Excerpts from a dataset:

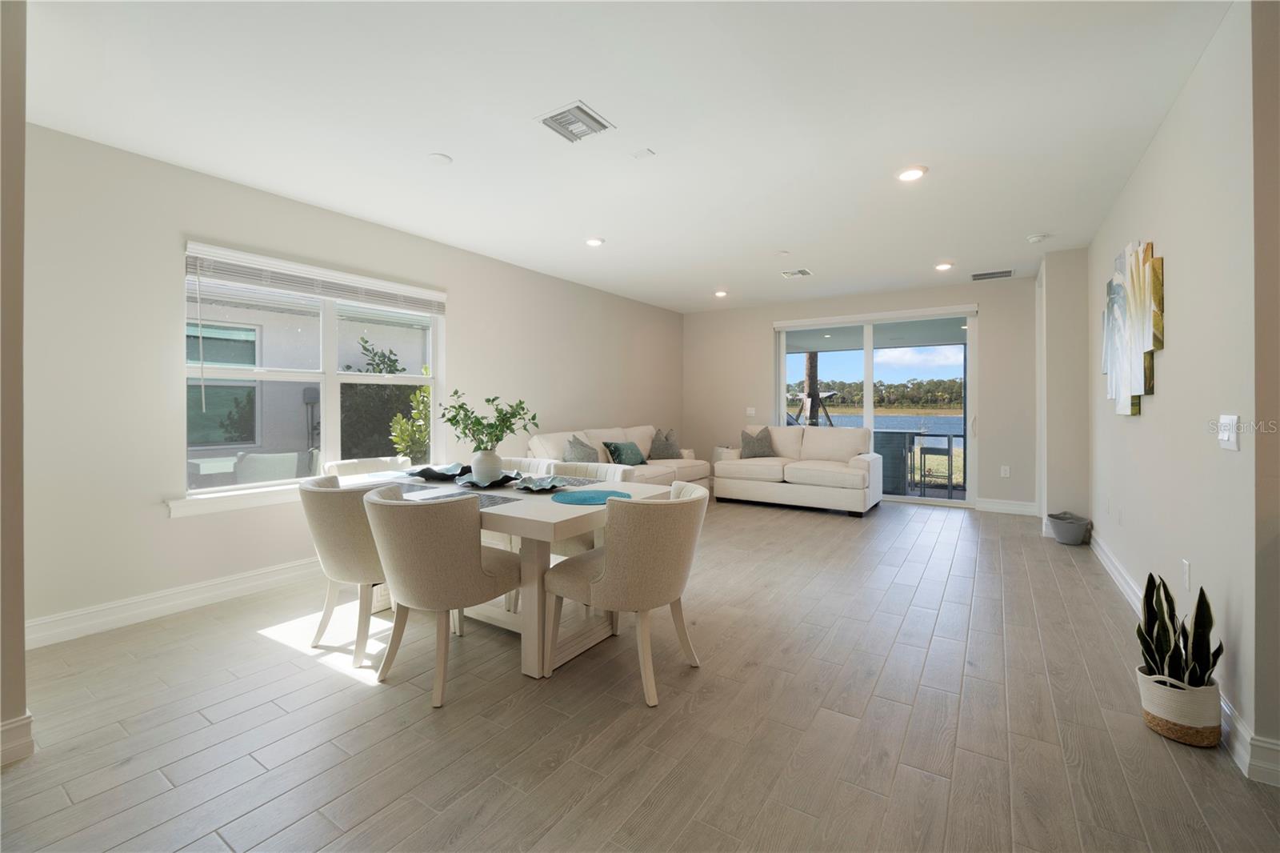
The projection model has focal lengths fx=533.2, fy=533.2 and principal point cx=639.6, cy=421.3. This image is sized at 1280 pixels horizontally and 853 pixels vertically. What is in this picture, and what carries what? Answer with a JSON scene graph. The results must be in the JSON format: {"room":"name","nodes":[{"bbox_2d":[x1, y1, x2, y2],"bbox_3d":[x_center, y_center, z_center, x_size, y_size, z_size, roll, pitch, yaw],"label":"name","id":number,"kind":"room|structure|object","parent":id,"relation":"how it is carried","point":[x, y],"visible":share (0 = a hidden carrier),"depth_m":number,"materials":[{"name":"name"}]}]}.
{"room":"dining room","nodes":[
{"label":"dining room","id":0,"kind":"room"},
{"bbox_2d":[0,0,30,767],"bbox_3d":[-2.570,-0.196,1.454,0.524,2.671,1.259,0,1,33],"label":"near left wall","id":1,"kind":"structure","parent":0,"point":[21,660],"depth_m":1.79,"materials":[{"name":"beige paint"}]},
{"bbox_2d":[0,711,34,766],"bbox_3d":[-2.543,1.095,1.183,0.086,0.142,1.605,0,1,33],"label":"baseboard","id":2,"kind":"structure","parent":1,"relation":"attached to","point":[29,717],"depth_m":1.82,"materials":[{"name":"white paint"}]},
{"bbox_2d":[14,120,682,646],"bbox_3d":[-1.425,-0.227,5.247,0.165,2.689,7.371,0,1,33],"label":"left wall","id":3,"kind":"structure","parent":0,"point":[166,521],"depth_m":3.17,"materials":[{"name":"beige paint"}]},
{"bbox_2d":[24,556,321,649],"bbox_3d":[-1.952,1.050,4.471,0.017,0.139,5.120,0,1,33],"label":"baseboard","id":4,"kind":"structure","parent":3,"relation":"attached to","point":[266,580],"depth_m":3.12,"materials":[{"name":"white paint"}]},
{"bbox_2d":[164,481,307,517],"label":"window sill","id":5,"kind":"structure","parent":3,"relation":"attached to","point":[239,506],"depth_m":3.39,"materials":[{"name":"white paint"}]},
{"bbox_2d":[179,240,444,509],"bbox_3d":[-2.295,-0.298,4.040,0.119,1.554,1.855,0,1,33],"label":"window","id":6,"kind":"structure","parent":3,"relation":"in","point":[437,382],"depth_m":3.89,"materials":[{"name":"white glass"}]},
{"bbox_2d":[184,242,446,316],"bbox_3d":[-2.250,-1.006,4.007,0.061,0.205,1.791,0,1,33],"label":"window blind","id":7,"kind":"object","parent":6,"relation":"attached to","point":[344,297],"visible":0.98,"depth_m":3.77,"materials":[{"name":"white plastic"}]},
{"bbox_2d":[16,0,1231,310],"bbox_3d":[0.620,-1.601,3.214,6.140,0.120,9.006,0,1,33],"label":"ceiling","id":8,"kind":"structure","parent":0,"point":[780,239],"depth_m":2.68,"materials":[{"name":"white paint"}]},
{"bbox_2d":[427,152,451,164],"bbox_3d":[-1.185,-1.544,3.152,0.139,0.013,0.139,0,1,33],"label":"smoke detector","id":9,"kind":"object","parent":8,"relation":"attached to","point":[444,160],"visible":0.98,"depth_m":3.13,"materials":[{"name":"white"}]},
{"bbox_2d":[535,100,615,142],"bbox_3d":[-0.337,-1.540,2.766,0.310,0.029,0.312,0,1,33],"label":"ceiling vent","id":10,"kind":"object","parent":8,"relation":"attached to","point":[592,118],"visible":0.99,"depth_m":2.75,"materials":[{"name":"white metal"}]},
{"bbox_2d":[584,236,604,246],"bbox_3d":[-0.404,-1.582,4.695,0.183,0.020,0.182,0,1,33],"label":"recessed light","id":11,"kind":"object","parent":8,"relation":"in","point":[597,242],"visible":0.99,"depth_m":4.67,"materials":[{"name":"white"}]},
{"bbox_2d":[630,147,655,158],"bbox_3d":[0.020,-1.550,3.087,0.112,0.013,0.092,0,1,33],"label":"ceiling plate","id":12,"kind":"object","parent":8,"relation":"attached to","point":[640,155],"visible":0.98,"depth_m":3.08,"materials":[{"name":"white"}]},
{"bbox_2d":[712,288,728,296],"bbox_3d":[1.024,-1.628,6.780,0.181,0.046,0.181,0,1,33],"label":"recessed light","id":13,"kind":"object","parent":8,"relation":"in","point":[720,294],"visible":0.99,"depth_m":6.75,"materials":[{"name":"white"}]},
{"bbox_2d":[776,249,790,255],"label":"sprinkler head","id":14,"kind":"object","parent":8,"relation":"attached to","point":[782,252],"visible":0.98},
{"bbox_2d":[781,267,812,277],"bbox_3d":[1.703,-1.608,5.777,0.276,0.017,0.281,0,1,33],"label":"ceiling vent","id":15,"kind":"object","parent":8,"relation":"attached to","point":[802,272],"visible":0.98,"depth_m":5.76,"materials":[{"name":"white metal"}]},
{"bbox_2d":[895,164,927,181],"bbox_3d":[1.705,-1.557,3.356,0.185,0.020,0.185,0,1,33],"label":"recessed light","id":16,"kind":"object","parent":8,"relation":"in","point":[908,175],"visible":0.99,"depth_m":3.34,"materials":[{"name":"white"}]},
{"bbox_2d":[934,260,954,270],"bbox_3d":[3.141,-1.607,5.512,0.177,0.036,0.179,0,1,33],"label":"recessed light","id":17,"kind":"object","parent":8,"relation":"in","point":[942,267],"visible":0.99,"depth_m":5.49,"materials":[{"name":"white"}]},
{"bbox_2d":[969,268,1014,280],"bbox_3d":[3.857,-1.605,5.848,0.408,0.016,0.246,0,1,33],"label":"air vent","id":18,"kind":"object","parent":8,"relation":"attached to","point":[1008,272],"visible":0.99,"depth_m":5.83,"materials":[{"name":"metal"}]},
{"bbox_2d":[1025,232,1049,242],"bbox_3d":[3.419,-1.575,4.584,0.141,0.039,0.138,0,1,33],"label":"smoke detector","id":19,"kind":"object","parent":8,"relation":"attached to","point":[1038,237],"visible":0.99,"depth_m":4.55,"materials":[{"name":"white plastic"}]},
{"bbox_2d":[0,492,1279,852],"bbox_3d":[0.825,1.195,2.683,6.550,0.105,9.614,0,1,33],"label":"floor","id":20,"kind":"structure","parent":0,"point":[266,650],"depth_m":2.03,"materials":[{"name":"wood"}]},
{"bbox_2d":[298,472,390,666],"bbox_3d":[-1.403,0.720,2.803,0.641,0.849,0.634,0,1,33],"label":"dining chair","id":21,"kind":"object","parent":20,"relation":"on","point":[342,548],"visible":0.67,"depth_m":2.54,"materials":[{"name":"beige fabric"}]},
{"bbox_2d":[326,456,410,478],"bbox_3d":[-1.791,0.690,3.695,0.640,0.850,0.593,0,1,33],"label":"dining chair","id":22,"kind":"object","parent":20,"relation":"on","point":[371,466],"visible":0.19,"depth_m":3.79,"materials":[{"name":"white fabric"}]},
{"bbox_2d":[362,483,522,705],"bbox_3d":[-0.894,0.725,2.461,0.637,0.839,0.646,0,1,33],"label":"dining chair","id":23,"kind":"object","parent":20,"relation":"on","point":[464,573],"visible":0.97,"depth_m":2.22,"materials":[{"name":"beige fabric"}]},
{"bbox_2d":[336,465,672,679],"bbox_3d":[-0.908,0.762,3.089,1.995,0.757,0.969,0,1,33],"label":"dining table","id":24,"kind":"object","parent":20,"relation":"on","point":[530,515],"visible":0.52,"depth_m":2.58,"materials":[{"name":"white wood"}]},
{"bbox_2d":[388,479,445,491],"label":"placemat","id":25,"kind":"object","parent":24,"relation":"on","point":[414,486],"visible":0.67,"depth_m":3.06,"materials":[{"name":"grey fabric"}]},
{"bbox_2d":[408,462,467,479],"bbox_3d":[-1.322,0.329,3.529,0.403,0.071,0.403,0,1,8],"label":"decorative bowl","id":26,"kind":"object","parent":24,"relation":"on","point":[429,470],"visible":0.97,"depth_m":3.50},
{"bbox_2d":[415,490,516,508],"bbox_3d":[-0.865,0.381,2.542,0.471,0.004,0.331,0,1,33],"label":"placemat","id":27,"kind":"object","parent":24,"relation":"on","point":[474,498],"visible":0.49,"depth_m":2.58,"materials":[{"name":"grey fabric"}]},
{"bbox_2d":[456,470,522,487],"bbox_3d":[-0.886,0.348,3.160,0.391,0.057,0.400,0,1,-23],"label":"decorative bowl","id":28,"kind":"object","parent":24,"relation":"on","point":[502,481],"visible":0.72,"depth_m":3.10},
{"bbox_2d":[469,448,503,482],"bbox_3d":[-0.906,0.265,3.161,0.193,0.201,0.190,0,1,33],"label":"vase","id":29,"kind":"object","parent":28,"relation":"on","point":[492,463],"visible":0.85,"depth_m":3.09,"materials":[{"name":"white ceramic"}]},
{"bbox_2d":[443,390,539,451],"bbox_3d":[-0.883,0.056,3.110,0.519,0.481,0.389,0,1,33],"label":"green plant","id":30,"kind":"object","parent":29,"relation":"in","point":[454,423],"visible":0.88,"depth_m":3.07,"materials":[{"name":"green plant"}]},
{"bbox_2d":[512,474,568,491],"bbox_3d":[-0.559,0.348,3.001,0.323,0.054,0.328,0,1,-26],"label":"decorative bowl","id":31,"kind":"object","parent":24,"relation":"on","point":[534,488],"visible":1,"depth_m":3.02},
{"bbox_2d":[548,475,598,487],"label":"placemat","id":32,"kind":"object","parent":24,"relation":"on","point":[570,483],"visible":0.59,"depth_m":3.22,"materials":[{"name":"grey fabric"}]},
{"bbox_2d":[549,488,630,505],"bbox_3d":[-0.248,0.383,2.716,0.389,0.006,0.392,0,1,33],"label":"placemat","id":33,"kind":"object","parent":24,"relation":"on","point":[577,498],"visible":0.99,"depth_m":2.69,"materials":[{"name":"teal fabric"}]},
{"bbox_2d":[500,456,558,474],"bbox_3d":[-0.927,0.695,3.794,0.610,0.849,0.627,0,1,33],"label":"dining chair","id":34,"kind":"object","parent":20,"relation":"on","point":[530,466],"visible":0.13,"depth_m":3.98,"materials":[{"name":"white fabric"}]},
{"bbox_2d":[547,460,636,558],"bbox_3d":[-0.389,0.703,3.431,0.616,0.846,0.605,0,1,33],"label":"dining chair","id":35,"kind":"object","parent":20,"relation":"on","point":[599,474],"visible":0.21,"depth_m":3.41,"materials":[{"name":"fabric"}]},
{"bbox_2d":[526,423,705,486],"bbox_3d":[-0.192,0.560,6.165,0.987,0.987,2.510,0,1,33],"label":"sofa","id":36,"kind":"object","parent":20,"relation":"on","point":[550,443],"visible":0.33,"depth_m":6.02,"materials":[{"name":"beige fabric"}]},
{"bbox_2d":[562,434,599,462],"bbox_3d":[-0.582,0.362,5.484,0.283,0.432,0.528,0,1,22],"label":"throw pillow","id":37,"kind":"object","parent":36,"relation":"on","point":[585,456],"visible":0.68,"depth_m":5.40,"materials":[{"name":"grey fabric"}]},
{"bbox_2d":[602,439,646,465],"bbox_3d":[-0.148,0.381,6.089,0.276,0.308,0.556,0,1,33],"label":"throw pillow","id":38,"kind":"object","parent":36,"relation":"on","point":[619,454],"visible":0.95,"depth_m":5.97,"materials":[{"name":"fabric"}]},
{"bbox_2d":[648,428,680,458],"bbox_3d":[0.323,0.299,6.836,0.510,0.419,0.267,-1,1,-41],"label":"throw pillow","id":39,"kind":"object","parent":36,"relation":"on","point":[667,448],"visible":0.96,"depth_m":6.73,"materials":[{"name":"grey fabric"}]},
{"bbox_2d":[542,480,707,706],"bbox_3d":[-0.042,0.726,2.479,0.664,0.832,0.636,0,1,33],"label":"dining chair","id":40,"kind":"object","parent":20,"relation":"on","point":[612,562],"visible":1,"depth_m":2.23,"materials":[{"name":"beige fabric"}]},
{"bbox_2d":[712,424,881,515],"bbox_3d":[1.932,0.551,6.657,1.904,0.962,0.978,0,1,33],"label":"loveseat","id":41,"kind":"object","parent":20,"relation":"on","point":[718,486],"visible":0.98,"depth_m":6.36,"materials":[{"name":"white fabric"}]},
{"bbox_2d":[740,425,775,458],"bbox_3d":[1.508,0.285,6.885,0.502,0.435,0.253,0,1,-8],"label":"throw pillow","id":42,"kind":"object","parent":41,"relation":"on","point":[750,441],"visible":0.94,"depth_m":6.82,"materials":[{"name":"grey fabric"}]},
{"bbox_2d":[1047,511,1091,544],"bbox_3d":[3.796,0.955,4.735,0.310,0.236,0.336,0,1,33],"label":"basket","id":43,"kind":"object","parent":20,"relation":"on","point":[1070,523],"visible":0.99,"depth_m":4.65,"materials":[{"name":"grey"}]},
{"bbox_2d":[1136,665,1223,746],"bbox_3d":[1.991,1.040,1.978,0.230,0.201,0.231,0,1,33],"label":"plant basket","id":44,"kind":"object","parent":20,"relation":"on","point":[1170,734],"visible":0.76,"depth_m":1.90,"materials":[{"name":"wicker"}]},
{"bbox_2d":[1136,572,1219,688],"bbox_3d":[1.983,0.784,1.978,0.233,0.427,0.280,0,1,33],"label":"snake plant","id":45,"kind":"object","parent":44,"relation":"in","point":[1156,662],"visible":0.77,"depth_m":1.96,"materials":[{"name":"green plant"}]},
{"bbox_2d":[684,276,1042,511],"bbox_3d":[2.607,-0.309,7.182,4.740,2.688,0.188,0,1,33],"label":"back wall","id":46,"kind":"structure","parent":0,"point":[772,314],"depth_m":6.48,"materials":[{"name":"paint"}]},
{"bbox_2d":[745,406,756,415],"bbox_3d":[1.608,-0.140,7.728,0.125,0.129,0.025,0,1,33],"label":"light switch","id":47,"kind":"object","parent":46,"relation":"attached to","point":[752,411],"visible":0.99,"depth_m":7.72,"materials":[{"name":"white plastic"}]},
{"bbox_2d":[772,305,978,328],"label":"door shade valance","id":48,"kind":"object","parent":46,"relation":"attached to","point":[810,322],"visible":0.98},
{"bbox_2d":[775,307,978,506],"bbox_3d":[2.973,-0.165,6.943,2.430,2.356,0.128,0,1,33],"label":"sliding glass door","id":49,"kind":"structure","parent":46,"relation":"in","point":[867,411],"depth_m":6.78,"materials":[{"name":"glass"}]},
{"bbox_2d":[1000,464,1011,477],"bbox_3d":[4.173,0.566,6.086,0.075,0.131,0.019,0,1,33],"label":"wall socket","id":50,"kind":"object","parent":46,"relation":"attached to","point":[1006,468],"visible":0.99,"depth_m":6.08,"materials":[{"name":"white plastic"}]},
{"bbox_2d":[976,497,1038,515],"bbox_3d":[4.190,0.969,6.082,0.602,0.138,0.017,0,1,33],"label":"baseboard","id":51,"kind":"structure","parent":46,"relation":"attached to","point":[1020,508],"depth_m":6.07,"materials":[{"name":"white paint"}]},
{"bbox_2d":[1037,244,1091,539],"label":"wall column","id":52,"kind":"structure","parent":0,"point":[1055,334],"depth_m":4.89,"materials":[{"name":"beige paint"}]},
{"bbox_2d":[1083,0,1275,783],"bbox_3d":[3.136,-0.208,3.335,0.168,2.677,4.060,0,1,33],"label":"right wall","id":53,"kind":"structure","parent":0,"point":[1168,351],"depth_m":2.25,"materials":[{"name":"beige paint"}]},
{"bbox_2d":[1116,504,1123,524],"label":"wall socket","id":54,"kind":"object","parent":53,"relation":"attached to","point":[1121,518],"visible":0.97,"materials":[{"name":"white plastic"}]},
{"bbox_2d":[1100,238,1163,416],"bbox_3d":[3.031,-0.558,3.307,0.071,1.018,1.485,0,1,33],"label":"wall art","id":55,"kind":"object","parent":53,"relation":"attached to","point":[1143,344],"visible":0.99,"depth_m":3.13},
{"bbox_2d":[1087,532,1279,785],"bbox_3d":[2.788,1.051,2.976,0.021,0.126,5.450,0,1,33],"label":"baseboard","id":56,"kind":"structure","parent":53,"relation":"attached to","point":[1118,580],"depth_m":1.84,"materials":[{"name":"white paint"}]},
{"bbox_2d":[1181,559,1191,589],"bbox_3d":[2.459,0.692,2.402,0.014,0.121,0.068,0,1,33],"label":"wall socket","id":57,"kind":"object","parent":53,"relation":"attached to","point":[1186,566],"visible":0.96,"depth_m":2.39,"materials":[{"name":"white plastic"}]},
{"bbox_2d":[1217,413,1239,450],"bbox_3d":[2.120,0.039,1.924,0.018,0.124,0.158,0,1,33],"label":"light switch","id":58,"kind":"object","parent":53,"relation":"attached to","point":[1226,436],"visible":0.98,"depth_m":1.91,"materials":[{"name":"white plastic"}]},
{"bbox_2d":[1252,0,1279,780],"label":"wall end","id":59,"kind":"structure","parent":0,"point":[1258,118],"depth_m":1.70,"materials":[{"name":"beige paint"}]},
{"label":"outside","id":60,"kind":"structure","parent":0,"visible":0},
{"bbox_2d":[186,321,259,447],"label":"neighbor's window","id":61,"kind":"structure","parent":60,"point":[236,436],"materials":[{"name":"teal glass"}]},
{"bbox_2d":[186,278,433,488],"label":"neighboring house","id":62,"kind":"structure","parent":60,"point":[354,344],"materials":[{"name":"grey paint"}]},
{"bbox_2d":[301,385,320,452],"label":"utility box","id":63,"kind":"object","parent":62,"relation":"attached to","point":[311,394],"visible":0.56,"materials":[{"name":"grey metal"}]},
{"bbox_2d":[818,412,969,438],"label":"lake","id":64,"kind":"structure","parent":60,"point":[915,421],"materials":[{"name":"blue liquid"}]},
{"label":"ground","id":65,"kind":"structure","parent":60,"visible":0},
{"bbox_2d":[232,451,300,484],"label":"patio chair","id":66,"kind":"object","parent":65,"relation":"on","point":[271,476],"visible":0.48,"depth_m":4.40,"materials":[{"name":"fabric"}]},
{"bbox_2d":[338,333,429,460],"bbox_3d":[-2.953,0.030,6.935,1.376,2.246,1.726,0,1,33],"label":"shrub","id":67,"kind":"object","parent":65,"relation":"on","point":[379,371],"visible":0.43,"depth_m":6.44,"materials":[{"name":"green plant"}]},
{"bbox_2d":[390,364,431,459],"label":"shrub","id":68,"kind":"object","parent":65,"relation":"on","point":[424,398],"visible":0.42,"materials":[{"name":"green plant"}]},
{"bbox_2d":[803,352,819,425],"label":"tree trunk","id":69,"kind":"object","parent":65,"relation":"on","point":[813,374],"visible":0.51,"depth_m":11.46,"materials":[{"name":"brown wood"}]},
{"bbox_2d":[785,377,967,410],"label":"tree line","id":70,"kind":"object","parent":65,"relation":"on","point":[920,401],"visible":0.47,"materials":[{"name":"green plant"}]},
{"bbox_2d":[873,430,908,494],"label":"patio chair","id":71,"kind":"object","parent":65,"relation":"on","point":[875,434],"visible":0.59,"depth_m":7.30,"materials":[{"name":"grey"}]},
{"bbox_2d":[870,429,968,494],"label":"bar table","id":72,"kind":"object","parent":65,"relation":"on","point":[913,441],"visible":0.5,"depth_m":7.61,"materials":[{"name":"metal"}]},
{"bbox_2d":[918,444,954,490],"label":"bar stool","id":73,"kind":"object","parent":65,"relation":"on","point":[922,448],"visible":0.9,"depth_m":7.63,"materials":[{"name":"black metal"}]}
]}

Exercise objective: Among the entries, how many lines include the word "switch"? Answer with a single number and nothing further.

Answer box: 2